Harrell would not comment on whether the prospects have indicated they have a specific use planned, saying only that their plans differ.

In 2001, when President George W. Bush had bought a ranch in the area, the spa was planning to deliver certificates for use by first lady Laura Bush and the Bush daughters, according to a Tribune-Herald story at the time.

Closing came as shock

Steven Hinton, a massage therapist at The Spa at Canyon Oaks for three years, said the closing came as a shock to all employees, including the dozen massage therapists. Hinton said the staff learned about the property being put up for sale on social media, not from management. He also said gift cards were selling briskly up to the closing.

“At first, we were told the place would be closed a few days because a well was broken and that someone from outside the state would have to be brought in to fix it,” Hinton said at the time. “That didn’t sound right because there are water wells all over the state, and surely somebody closer could make repairs.”
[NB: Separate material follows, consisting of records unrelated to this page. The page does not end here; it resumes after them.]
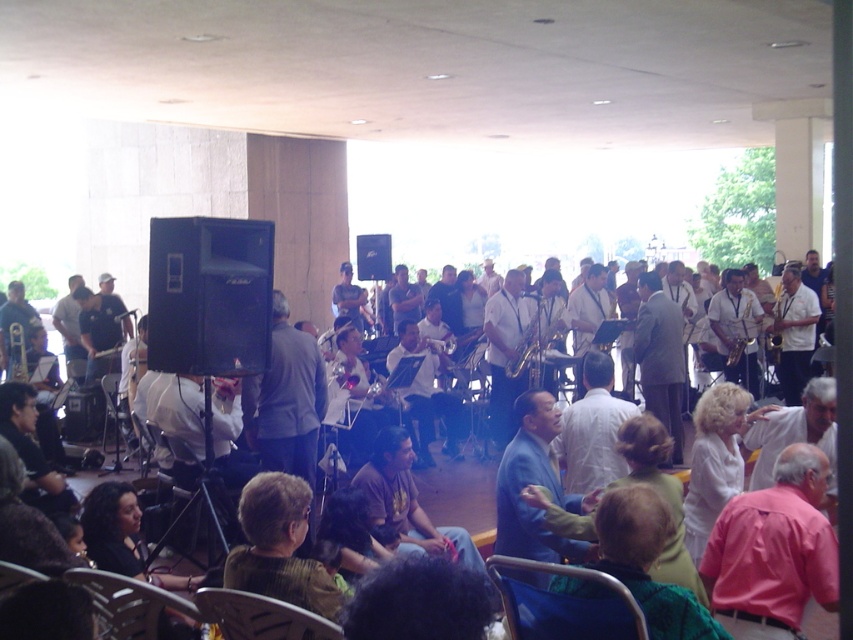
You are a stagehand preparing to move the metallic blue chair at lower center and the matte gray suit at center to the storage room. The storage room has a narrow doorway that only allows items less than 12 inches in width to pass through. Which item should you move first to ensure it fits through the doorway?

The metallic blue chair at lower center is thinner than the matte gray suit at center, so you should move the metallic blue chair at lower center first since it is more likely to fit through the narrow doorway.

You are standing at the origin point of the coordinate system in the image. There are two points marked in the scene. The first point is at coordinate point (836, 572) and the second point is at coordinate point (576, 628). Which point is located further back from your current position?

Point (836, 572) is behind point (576, 628), so it is further back from your current position.

Looking at this image, you are trying to decide where to sit during the outdoor musical performance. You have a choice between the green fabric chair at lower center and the plastic seat at lower left. Which seat has a larger width?

The green fabric chair at lower center might be wider than plastic seat at lower left.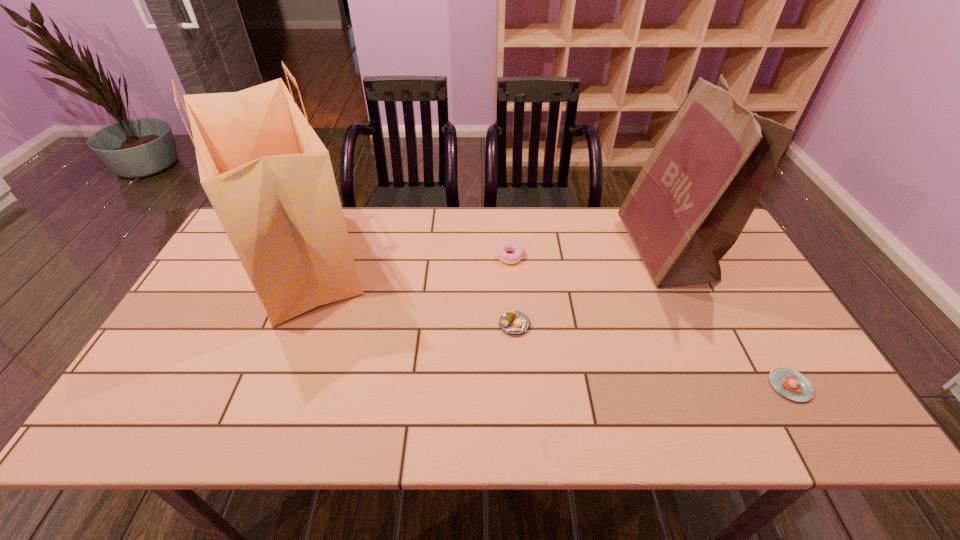
Image resolution: width=960 pixels, height=540 pixels. I want to click on free space located on the front of the farthest pastry, so click(x=516, y=328).

Where is `vacant space located 0.330m on the back of the second farthest pastry`? vacant space located 0.330m on the back of the second farthest pastry is located at coordinates (508, 237).

I want to click on vacant space located 0.390m on the left of the rightmost pastry, so click(x=603, y=386).

Find the location of a particular element. This screenshot has height=540, width=960. pastry positioned at the far edge is located at coordinates (518, 249).

Identify the location of object at the near edge. coord(790,383).

At what (x,y) coordinates should I click in order to perform the action: click on object present at the left edge. Please return your answer as a coordinate pair (x, y). Image resolution: width=960 pixels, height=540 pixels. Looking at the image, I should click on (268, 176).

Identify the location of grocery bag positioned at the right edge. (690, 202).

The image size is (960, 540). Find the location of `pastry at the right edge`. pastry at the right edge is located at coordinates (790, 383).

Locate an element on the screen. object located in the far left corner section of the desktop is located at coordinates (268, 176).

The width and height of the screenshot is (960, 540). I want to click on object positioned at the far right corner, so click(x=690, y=202).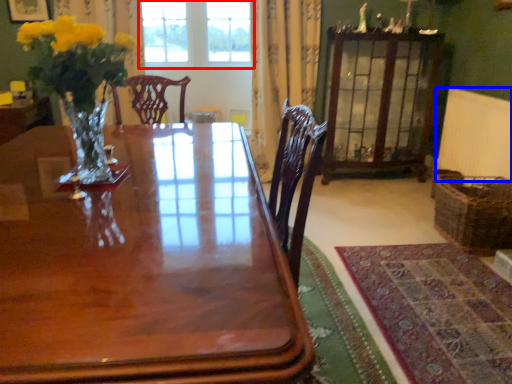
Question: Which object appears farthest to the camera in this image, window (highlighted by a red box) or radiator (highlighted by a blue box)?

Choices:
 (A) window
 (B) radiator

Answer: (A)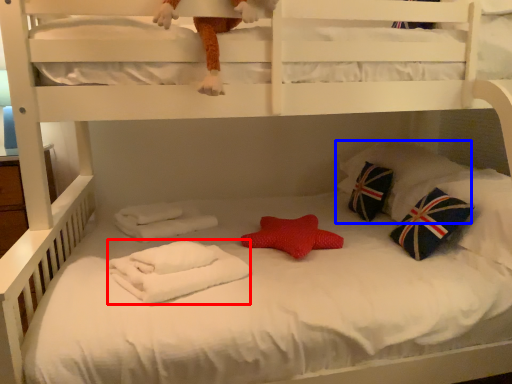
Question: Which point is closer to the camera, material (highlighted by a red box) or pillow (highlighted by a blue box)?

Choices:
 (A) material
 (B) pillow

Answer: (A)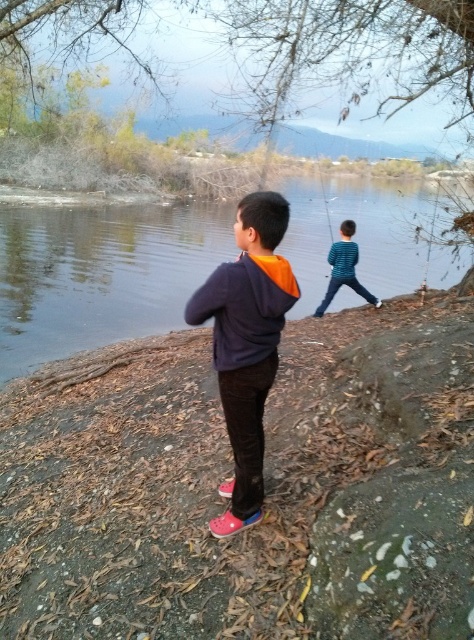
Question: Can you confirm if clear water at center is thinner than orange fleece hoodie at center?

Choices:
 (A) yes
 (B) no

Answer: (B)

Question: Is orange fleece hoodie at center positioned before blue striped shirt at center?

Choices:
 (A) yes
 (B) no

Answer: (A)

Question: Is orange fleece hoodie at center smaller than blue striped shirt at center?

Choices:
 (A) yes
 (B) no

Answer: (A)

Question: Estimate the real-world distances between objects in this image. Which object is closer to the clear water at center?

Choices:
 (A) blue striped shirt at center
 (B) orange fleece hoodie at center

Answer: (A)

Question: Among these objects, which one is nearest to the camera?

Choices:
 (A) clear water at center
 (B) blue striped shirt at center

Answer: (A)

Question: Which point is closer to the camera?

Choices:
 (A) blue striped shirt at center
 (B) clear water at center

Answer: (B)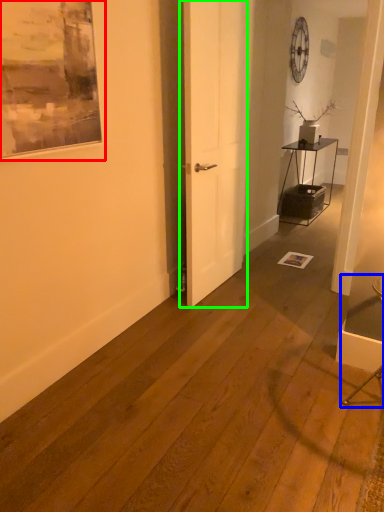
Question: Which object is the closest to the picture frame (highlighted by a red box)? Choose among these: armchair (highlighted by a blue box) or door (highlighted by a green box).

Choices:
 (A) armchair
 (B) door

Answer: (B)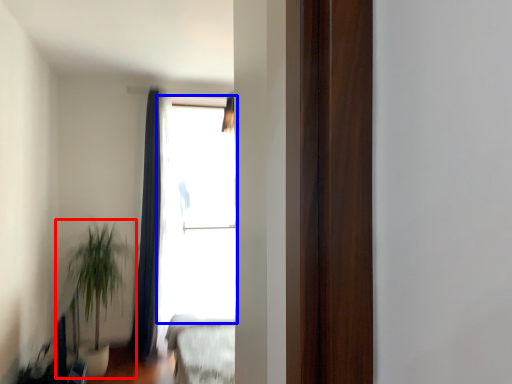
Question: Which object appears farthest to the camera in this image, houseplant (highlighted by a red box) or window (highlighted by a blue box)?

Choices:
 (A) houseplant
 (B) window

Answer: (B)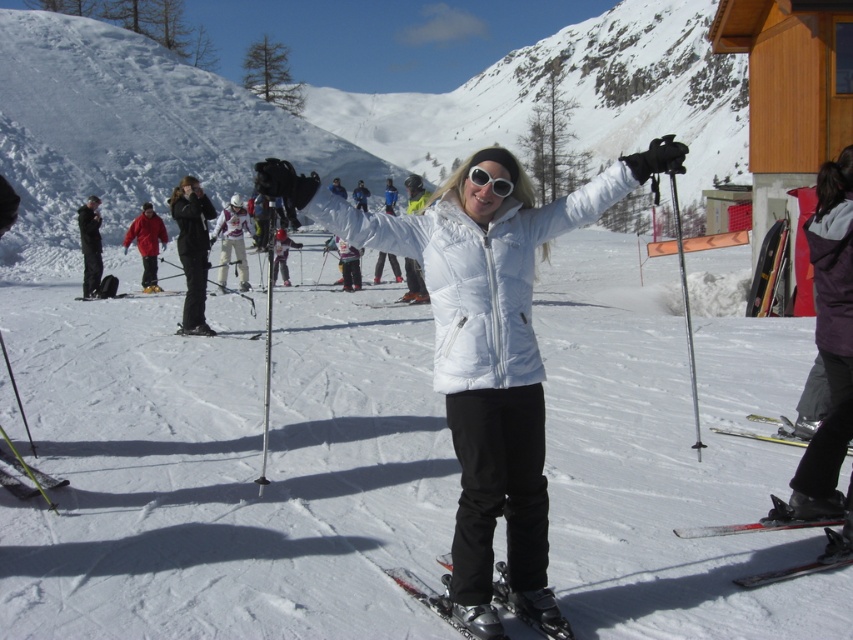
Can you confirm if black matte snow pants at left is shorter than white matte sunglasses at center?

In fact, black matte snow pants at left may be taller than white matte sunglasses at center.

Is the position of black matte snow pants at left less distant than that of white matte sunglasses at center?

No, black matte snow pants at left is further to the viewer.

Does point (80, 218) come closer to viewer compared to point (485, 177)?

That is False.

The height and width of the screenshot is (640, 853). In order to click on black matte snow pants at left in this screenshot , I will do `click(90, 244)`.

Consider the image. Who is taller, red metallic ski at lower right or yellow metallic ski at lower right?

With more height is red metallic ski at lower right.

Which is below, red metallic ski at lower right or yellow metallic ski at lower right?

red metallic ski at lower right

Measure the distance between point (x=755, y=584) and camera.

Point (x=755, y=584) is 4.39 meters away from camera.

The width and height of the screenshot is (853, 640). In order to click on red metallic ski at lower right in this screenshot , I will do `click(813, 561)`.

Does red jacket at center appear over green metallic ski at lower left?

Yes.

Between red jacket at center and green metallic ski at lower left, which one appears on the right side from the viewer's perspective?

Positioned to the right is green metallic ski at lower left.

Locate an element on the screen. The height and width of the screenshot is (640, 853). red jacket at center is located at coordinates (148, 243).

Image resolution: width=853 pixels, height=640 pixels. What are the coordinates of `red jacket at center` in the screenshot? It's located at (148, 243).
The next thing employees and the public knew, the spa had closed, and a note on its website said it would be filing for bankruptcy protection.

As of Friday, there had been no filing related to the Spa at Canyon Oaks, according to records at the U.S. Bankruptcy Court in Waco.
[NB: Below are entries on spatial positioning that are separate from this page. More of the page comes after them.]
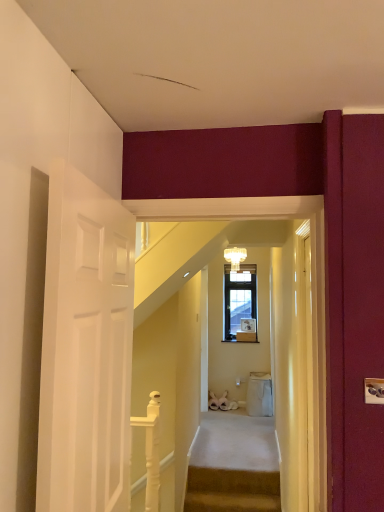
Image resolution: width=384 pixels, height=512 pixels. Describe the element at coordinates (259, 394) in the screenshot. I see `beige fabric trash bin at lower center` at that location.

What is the approximate width of white carpeted stairs at center, arranged as the 1th stairs when viewed from the top?

white carpeted stairs at center, arranged as the 1th stairs when viewed from the top, is 6.32 feet in width.

Where is `wooden frame at center`? This screenshot has width=384, height=512. wooden frame at center is located at coordinates (246, 336).

This screenshot has height=512, width=384. What are the coordinates of `white glossy balustrade at lower center` in the screenshot? It's located at (151, 450).

What do you see at coordinates (232, 490) in the screenshot? This screenshot has height=512, width=384. I see `carpeted stairs at center, positioned as the 1th stairs in bottom-to-top order` at bounding box center [232, 490].

Locate an element on the screen. The height and width of the screenshot is (512, 384). beige fabric trash bin at lower center is located at coordinates (259, 394).

Considering the relative sizes of beige fabric trash bin at lower center and white glossy balustrade at lower center in the image provided, is beige fabric trash bin at lower center smaller than white glossy balustrade at lower center?

No.

How distant is beige fabric trash bin at lower center from white glossy balustrade at lower center?

The distance of beige fabric trash bin at lower center from white glossy balustrade at lower center is 8.39 feet.

From the image's perspective, which object appears higher, beige fabric trash bin at lower center or white glossy balustrade at lower center?

white glossy balustrade at lower center appears higher in the image.

Is the depth of beige fabric trash bin at lower center less than that of white glossy balustrade at lower center?

No, beige fabric trash bin at lower center is further to the viewer.

Considering the sizes of objects carpeted stairs at center, which is the second stairs in top-to-bottom order, and beige fabric trash bin at lower center in the image provided, who is thinner, carpeted stairs at center, which is the second stairs in top-to-bottom order, or beige fabric trash bin at lower center?

With smaller width is carpeted stairs at center, which is the second stairs in top-to-bottom order.

Considering the positions of objects carpeted stairs at center, which is the second stairs in top-to-bottom order, and beige fabric trash bin at lower center in the image provided, who is behind, carpeted stairs at center, which is the second stairs in top-to-bottom order, or beige fabric trash bin at lower center?

beige fabric trash bin at lower center is further away from the camera.

Consider the image. Is carpeted stairs at center, which is the second stairs in top-to-bottom order, not close to beige fabric trash bin at lower center?

carpeted stairs at center, which is the second stairs in top-to-bottom order, is positioned a significant distance from beige fabric trash bin at lower center.

From the image's perspective, does white carpeted stairs at center, arranged as the 1th stairs when viewed from the top, appear higher than white glossy balustrade at lower center?

Actually, white carpeted stairs at center, arranged as the 1th stairs when viewed from the top, appears below white glossy balustrade at lower center in the image.

Is white carpeted stairs at center, which is the 2th stairs in front-to-back order, oriented towards white glossy balustrade at lower center?

No, white carpeted stairs at center, which is the 2th stairs in front-to-back order, is not facing towards white glossy balustrade at lower center.

Looking at this image, is white carpeted stairs at center, the 2th stairs in the bottom-to-top sequence, to the right of white glossy balustrade at lower center from the viewer's perspective?

Yes, white carpeted stairs at center, the 2th stairs in the bottom-to-top sequence, is to the right of white glossy balustrade at lower center.

Is carpeted stairs at center, positioned as the second stairs in back-to-front order, facing away from crystal glass chandelier at upper center?

No.

Does carpeted stairs at center, positioned as the 1th stairs in bottom-to-top order, have a smaller size compared to crystal glass chandelier at upper center?

No.

Considering the positions of points (225, 482) and (232, 270), is point (225, 482) closer to camera compared to point (232, 270)?

Yes, point (225, 482) is closer to viewer.

The width and height of the screenshot is (384, 512). In order to click on balustrade that appears above the carpeted stairs at center, the 1th stairs in the front-to-back sequence (from the image's perspective) in this screenshot , I will do `click(151, 450)`.

Does point (196, 507) appear closer or farther from the camera than point (134, 419)?

Point (196, 507) is positioned farther from the camera compared to point (134, 419).

How much distance is there between carpeted stairs at center, positioned as the second stairs in back-to-front order, and white glossy balustrade at lower center?

A distance of 28.61 inches exists between carpeted stairs at center, positioned as the second stairs in back-to-front order, and white glossy balustrade at lower center.

From a real-world perspective, who is located lower, carpeted stairs at center, positioned as the 1th stairs in bottom-to-top order, or white glossy balustrade at lower center?

carpeted stairs at center, positioned as the 1th stairs in bottom-to-top order.

Would you consider crystal glass chandelier at upper center to be distant from white glossy balustrade at lower center?

crystal glass chandelier at upper center is far away from white glossy balustrade at lower center.

Looking at this image, from a real-world perspective, which object stands above the other?

crystal glass chandelier at upper center.

Which is closer, (229,256) or (131,490)?

Clearly, point (229,256) is more distant from the camera than point (131,490).

Is white glossy balustrade at lower center wider or thinner than beige fabric trash bin at lower center?

white glossy balustrade at lower center is thinner than beige fabric trash bin at lower center.

From the image's perspective, is white glossy balustrade at lower center located above beige fabric trash bin at lower center?

Indeed, from the image's perspective, white glossy balustrade at lower center is shown above beige fabric trash bin at lower center.

How many degrees apart are the facing directions of white glossy balustrade at lower center and beige fabric trash bin at lower center?

They differ by 91.1 degrees in their facing directions.

Considering the sizes of white glossy balustrade at lower center and beige fabric trash bin at lower center in the image, is white glossy balustrade at lower center bigger or smaller than beige fabric trash bin at lower center?

Clearly, white glossy balustrade at lower center is smaller in size than beige fabric trash bin at lower center.

I want to click on balustrade that is above the beige fabric trash bin at lower center (from a real-world perspective), so click(151, 450).

Find the location of a particular element. trash bin/can on the right of carpeted stairs at center, the 1th stairs in the front-to-back sequence is located at coordinates (x=259, y=394).

Which object lies further to the anchor point crystal glass chandelier at upper center, white glossy balustrade at lower center or beige fabric trash bin at lower center?

Based on the image, white glossy balustrade at lower center appears to be further to crystal glass chandelier at upper center.

Estimate the real-world distances between objects in this image. Which object is closer to wooden frame at center, beige fabric trash bin at lower center or crystal glass chandelier at upper center?

Among the two, beige fabric trash bin at lower center is located nearer to wooden frame at center.

Considering their positions, is white carpeted stairs at center, which is the 2th stairs in front-to-back order, positioned closer to wooden frame at center than white glossy balustrade at lower center?

The object closer to wooden frame at center is white carpeted stairs at center, which is the 2th stairs in front-to-back order.

Estimate the real-world distances between objects in this image. Which object is further from white carpeted stairs at center, the 2th stairs in the bottom-to-top sequence, white glossy balustrade at lower center or carpeted stairs at center, positioned as the second stairs in back-to-front order?

white glossy balustrade at lower center.

Based on the photo, from the image, which object appears to be farther from carpeted stairs at center, positioned as the second stairs in back-to-front order, white carpeted stairs at center, the first stairs when ordered from back to front, or white glossy balustrade at lower center?

white glossy balustrade at lower center is positioned further to the anchor carpeted stairs at center, positioned as the second stairs in back-to-front order.

Based on the photo, looking at the image, which one is located further to wooden frame at center, carpeted stairs at center, which is the second stairs in top-to-bottom order, or beige fabric trash bin at lower center?

Among the two, carpeted stairs at center, which is the second stairs in top-to-bottom order, is located further to wooden frame at center.

Looking at the image, which one is located further to wooden frame at center, white carpeted stairs at center, arranged as the 1th stairs when viewed from the top, or carpeted stairs at center, positioned as the 1th stairs in bottom-to-top order?

carpeted stairs at center, positioned as the 1th stairs in bottom-to-top order, is positioned further to the anchor wooden frame at center.

When comparing their distances from carpeted stairs at center, which is the second stairs in top-to-bottom order, does beige fabric trash bin at lower center or white glossy balustrade at lower center seem further?

Among the two, beige fabric trash bin at lower center is located further to carpeted stairs at center, which is the second stairs in top-to-bottom order.

This screenshot has height=512, width=384. Find the location of `stairs between carpeted stairs at center, positioned as the second stairs in back-to-front order, and wooden frame at center, along the z-axis`. stairs between carpeted stairs at center, positioned as the second stairs in back-to-front order, and wooden frame at center, along the z-axis is located at coordinates (234, 465).

Where is `lamp located between white glossy balustrade at lower center and beige fabric trash bin at lower center in the depth direction`? lamp located between white glossy balustrade at lower center and beige fabric trash bin at lower center in the depth direction is located at coordinates (235, 257).

You are a GUI agent. You are given a task and a screenshot of the screen. Output one action in this format:
    pyautogui.click(x=<x>, y=<y>)
    Task: Click on the stairs between crystal glass chandelier at upper center and carpeted stairs at center, positioned as the 1th stairs in bottom-to-top order, vertically
    Image resolution: width=384 pixels, height=512 pixels.
    Given the screenshot: What is the action you would take?
    pyautogui.click(x=234, y=465)

Identify the location of lamp between carpeted stairs at center, positioned as the second stairs in back-to-front order, and wooden frame at center in the front-back direction. This screenshot has height=512, width=384. (235, 257).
Leslie Engledow, owner of La Bella Salon and Beauty Lounge at Waco and Valley Mills drives, was one of several establishments that agreed to honor Canyon Oaks’ gift cards fully or partially. Hundreds of people contacted her shop after news broke that she would honor the certificates, Engledow said.
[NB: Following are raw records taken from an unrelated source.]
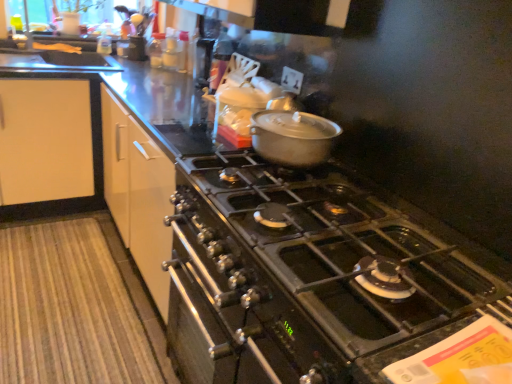
Question: Considering the relative sizes of yellow matte bread at upper left and matte silver pot at center in the image provided, is yellow matte bread at upper left shorter than matte silver pot at center?

Choices:
 (A) no
 (B) yes

Answer: (B)

Question: Does yellow matte bread at upper left have a larger size compared to matte silver pot at center?

Choices:
 (A) no
 (B) yes

Answer: (A)

Question: Would you say yellow matte bread at upper left contains matte silver pot at center?

Choices:
 (A) yes
 (B) no

Answer: (B)

Question: Is yellow matte bread at upper left further to the viewer compared to matte silver pot at center?

Choices:
 (A) no
 (B) yes

Answer: (B)

Question: Considering the relative sizes of yellow matte bread at upper left and matte silver pot at center in the image provided, is yellow matte bread at upper left thinner than matte silver pot at center?

Choices:
 (A) no
 (B) yes

Answer: (B)

Question: Is matte silver pot at center in front of or behind yellow matte bread at upper left in the image?

Choices:
 (A) behind
 (B) front

Answer: (B)

Question: From a real-world perspective, is matte silver pot at center positioned above or below yellow matte bread at upper left?

Choices:
 (A) below
 (B) above

Answer: (B)

Question: Do you think matte silver pot at center is within yellow matte bread at upper left, or outside of it?

Choices:
 (A) outside
 (B) inside

Answer: (A)

Question: Looking at the image, does matte silver pot at center seem bigger or smaller compared to yellow matte bread at upper left?

Choices:
 (A) small
 (B) big

Answer: (B)

Question: Is black stainless steel oven at center taller or shorter than matte silver pot at center?

Choices:
 (A) tall
 (B) short

Answer: (A)

Question: Considering the positions of black stainless steel oven at center and matte silver pot at center in the image, is black stainless steel oven at center bigger or smaller than matte silver pot at center?

Choices:
 (A) big
 (B) small

Answer: (A)

Question: From a real-world perspective, is black stainless steel oven at center physically located above or below matte silver pot at center?

Choices:
 (A) below
 (B) above

Answer: (A)

Question: Is point [x=275, y=296] positioned closer to the camera than point [x=265, y=150]?

Choices:
 (A) closer
 (B) farther

Answer: (A)

Question: From the image's perspective, is black stainless steel oven at center above or below yellow matte bread at upper left?

Choices:
 (A) above
 (B) below

Answer: (B)

Question: Based on their sizes in the image, would you say black stainless steel oven at center is bigger or smaller than yellow matte bread at upper left?

Choices:
 (A) big
 (B) small

Answer: (A)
Crystal Balderas, a massage therapist at The Spa at Canyon Oaks for eight years, left the company 10 months ago to start The Skin and Body Refinery at 4125 Austin Ave. It was her impression the spa still was doing well when she departed, Balderas said.

Her salon’s schedule for August filled up quickly when she announced she would honor one service listed on Canyon Oaks’ gift cards, she said Friday.

“Quite a few who came in said they would be back, and the publicity allowed many of my former clients to find me,” Balderas said. “We had girls who had spent between $1,500 and $3,000 on gift certificates at The Spa at Canyon Oaks, and they were not very happy to hear the business had closed.”

Cindy Hyland, owner of Massage Envy at Central Texas Marketplace, said she hired an aesthetician and massage therapist who previously worked at Canyon Oaks.

“We still get customers who ask about what happened,” Hyland said.

Five former Canyon Oaks clients visited her business Thursday, and others were booked Friday, she said.

“Quite a few had so much money built up on their gift cards,” Hyland said. “I think the largest amount we’ve seen is $500.”

She said Massage Envy is providing to these clients one service for $39.99, which is the lowest rate available in her establishment.